Using this information, some Unit Chairs will provide feedback to the whole cohort via unit site, summarising the overall performance and highlighting areas of strength and weakness. It is a valuable way to highlight to students where they may need to further develop their skills and/or knowledge and signpost the ways that they can do it to prepare for the next assessment. Students often find this helpful without feeling singled out.
Intelligent agents
In conjunction with the above information, you can set up intelligent agents to send emails to a specific cohort of students. These are set up prior to the trimester, and sent out as triggered by your settings for each agent. For example, you could send an email to students who:
- Haven’t logged into the unit site or attended any seminars by the end of week 3: checking in, advising them of support options, etc.
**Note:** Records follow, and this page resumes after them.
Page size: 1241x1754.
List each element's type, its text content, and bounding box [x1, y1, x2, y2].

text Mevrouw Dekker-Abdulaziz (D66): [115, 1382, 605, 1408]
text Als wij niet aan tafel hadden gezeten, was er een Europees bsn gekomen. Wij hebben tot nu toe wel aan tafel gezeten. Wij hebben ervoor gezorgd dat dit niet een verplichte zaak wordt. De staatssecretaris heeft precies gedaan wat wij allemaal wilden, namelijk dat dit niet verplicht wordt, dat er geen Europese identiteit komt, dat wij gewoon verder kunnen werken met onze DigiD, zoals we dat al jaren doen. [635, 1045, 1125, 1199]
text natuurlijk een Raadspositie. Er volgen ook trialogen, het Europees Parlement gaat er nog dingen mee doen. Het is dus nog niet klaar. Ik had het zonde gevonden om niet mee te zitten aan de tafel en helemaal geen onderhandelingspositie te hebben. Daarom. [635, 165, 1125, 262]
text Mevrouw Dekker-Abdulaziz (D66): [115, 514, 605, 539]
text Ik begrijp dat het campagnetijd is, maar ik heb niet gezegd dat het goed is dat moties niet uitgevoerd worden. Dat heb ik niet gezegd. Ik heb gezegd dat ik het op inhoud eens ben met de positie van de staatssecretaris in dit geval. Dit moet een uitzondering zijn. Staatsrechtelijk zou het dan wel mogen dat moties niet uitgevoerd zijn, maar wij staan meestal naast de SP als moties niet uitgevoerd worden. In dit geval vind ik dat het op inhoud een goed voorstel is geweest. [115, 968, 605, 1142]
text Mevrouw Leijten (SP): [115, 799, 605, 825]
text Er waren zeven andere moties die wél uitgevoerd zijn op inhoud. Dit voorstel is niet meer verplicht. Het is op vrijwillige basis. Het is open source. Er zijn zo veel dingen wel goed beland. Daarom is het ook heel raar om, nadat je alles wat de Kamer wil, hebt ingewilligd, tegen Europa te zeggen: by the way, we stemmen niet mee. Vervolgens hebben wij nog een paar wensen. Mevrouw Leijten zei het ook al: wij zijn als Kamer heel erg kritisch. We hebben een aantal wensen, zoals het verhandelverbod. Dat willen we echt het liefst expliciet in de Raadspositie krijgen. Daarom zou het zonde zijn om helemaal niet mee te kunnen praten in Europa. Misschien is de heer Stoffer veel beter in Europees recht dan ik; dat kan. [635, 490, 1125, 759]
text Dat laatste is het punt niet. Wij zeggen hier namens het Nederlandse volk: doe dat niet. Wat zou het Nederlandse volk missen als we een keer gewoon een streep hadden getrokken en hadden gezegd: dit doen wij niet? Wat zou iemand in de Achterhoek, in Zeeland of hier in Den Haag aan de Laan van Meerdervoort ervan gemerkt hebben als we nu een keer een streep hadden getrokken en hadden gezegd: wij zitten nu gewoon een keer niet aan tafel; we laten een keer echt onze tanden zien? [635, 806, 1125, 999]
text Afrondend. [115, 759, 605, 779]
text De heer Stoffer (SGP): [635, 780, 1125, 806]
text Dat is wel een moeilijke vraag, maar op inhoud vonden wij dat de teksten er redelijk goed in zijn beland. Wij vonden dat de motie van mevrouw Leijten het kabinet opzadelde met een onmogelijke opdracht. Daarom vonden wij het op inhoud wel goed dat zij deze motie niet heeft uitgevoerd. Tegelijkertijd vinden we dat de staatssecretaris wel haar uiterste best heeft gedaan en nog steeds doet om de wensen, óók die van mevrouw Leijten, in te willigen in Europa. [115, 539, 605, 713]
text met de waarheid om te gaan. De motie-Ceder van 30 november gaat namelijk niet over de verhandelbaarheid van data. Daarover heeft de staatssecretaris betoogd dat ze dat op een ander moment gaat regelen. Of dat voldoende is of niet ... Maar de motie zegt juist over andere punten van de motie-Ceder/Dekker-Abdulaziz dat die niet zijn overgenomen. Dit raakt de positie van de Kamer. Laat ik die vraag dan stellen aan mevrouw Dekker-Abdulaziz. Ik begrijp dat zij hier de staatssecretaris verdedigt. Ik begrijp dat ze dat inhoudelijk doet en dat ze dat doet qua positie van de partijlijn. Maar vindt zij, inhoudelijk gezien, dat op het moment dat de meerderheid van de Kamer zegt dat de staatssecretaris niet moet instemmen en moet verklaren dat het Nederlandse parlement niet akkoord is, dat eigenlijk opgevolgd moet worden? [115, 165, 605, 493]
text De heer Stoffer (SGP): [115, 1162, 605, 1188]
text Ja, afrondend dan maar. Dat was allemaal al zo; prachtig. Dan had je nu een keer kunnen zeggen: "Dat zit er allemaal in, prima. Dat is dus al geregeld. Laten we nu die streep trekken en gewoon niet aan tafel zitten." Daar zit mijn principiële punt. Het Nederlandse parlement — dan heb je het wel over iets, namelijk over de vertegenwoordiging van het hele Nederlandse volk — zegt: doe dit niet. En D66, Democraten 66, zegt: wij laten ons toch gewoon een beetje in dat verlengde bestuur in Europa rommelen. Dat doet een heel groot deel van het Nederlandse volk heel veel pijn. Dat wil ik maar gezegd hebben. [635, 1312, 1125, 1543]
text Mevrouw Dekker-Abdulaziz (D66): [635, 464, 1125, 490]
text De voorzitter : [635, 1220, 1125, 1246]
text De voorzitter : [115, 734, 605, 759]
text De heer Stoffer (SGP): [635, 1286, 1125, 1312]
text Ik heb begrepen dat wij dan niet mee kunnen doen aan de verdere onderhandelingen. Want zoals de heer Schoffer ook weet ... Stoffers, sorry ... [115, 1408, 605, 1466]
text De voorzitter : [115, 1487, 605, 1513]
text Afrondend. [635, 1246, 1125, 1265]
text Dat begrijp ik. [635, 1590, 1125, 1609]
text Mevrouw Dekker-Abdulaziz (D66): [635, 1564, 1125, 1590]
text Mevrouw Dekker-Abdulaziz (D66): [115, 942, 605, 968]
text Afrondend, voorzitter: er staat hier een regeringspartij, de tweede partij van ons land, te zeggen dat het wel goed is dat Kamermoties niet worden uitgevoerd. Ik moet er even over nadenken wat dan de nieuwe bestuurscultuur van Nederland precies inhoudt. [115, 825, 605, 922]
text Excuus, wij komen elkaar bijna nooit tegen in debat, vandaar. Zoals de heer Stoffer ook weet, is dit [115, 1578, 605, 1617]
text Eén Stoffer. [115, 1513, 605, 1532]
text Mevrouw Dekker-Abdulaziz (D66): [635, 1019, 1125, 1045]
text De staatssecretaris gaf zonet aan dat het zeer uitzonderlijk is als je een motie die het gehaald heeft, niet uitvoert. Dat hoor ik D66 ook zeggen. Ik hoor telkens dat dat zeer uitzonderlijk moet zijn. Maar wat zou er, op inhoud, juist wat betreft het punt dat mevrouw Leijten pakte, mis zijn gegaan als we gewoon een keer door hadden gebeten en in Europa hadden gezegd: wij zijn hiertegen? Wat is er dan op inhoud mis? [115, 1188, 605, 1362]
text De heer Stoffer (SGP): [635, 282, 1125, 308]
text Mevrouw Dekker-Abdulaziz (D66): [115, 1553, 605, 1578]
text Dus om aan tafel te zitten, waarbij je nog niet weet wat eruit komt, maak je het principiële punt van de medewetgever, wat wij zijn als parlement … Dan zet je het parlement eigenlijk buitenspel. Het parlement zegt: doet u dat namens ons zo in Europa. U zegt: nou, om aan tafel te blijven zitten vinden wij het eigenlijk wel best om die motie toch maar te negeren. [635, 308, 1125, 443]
- Failed an early assessment: advising them of what they can do and where they can go for support
- Received an HD: congratulating them on their good work
For more information and examples for when you might use an intelligent agent see the information available on the DTeach site. It is important to plan for the use of the agents carefully and use them sparingly so that students do not see them as an artificial communication that they then ignore.
It is also important to note that it is difficult to know the reach of your emails that target students who have not been attending seminars or accessing the unit site because you cannot know if these students are also not reading their Deakin email.
If you think you would like to use an intelligent agent in your unit, contact the Learning Innovations team General Requests – Learning Innovation for help setting it up.
Check-in with unit team
In addition to the information available on CloudDeakin, your unit team is also a valuable resource in understanding student progress. You can:
- check in with the tutors to find out how students are engaging with the materials and activities in the seminars
- gather observations from the markers about the quality of submissions they have been marking and any re-occurring issues that you could address in seminars and/or online resources.
If you are concerned about the progress of your cohort and are not sure what to do to address it, you should discuss the situation with your Director of Teaching.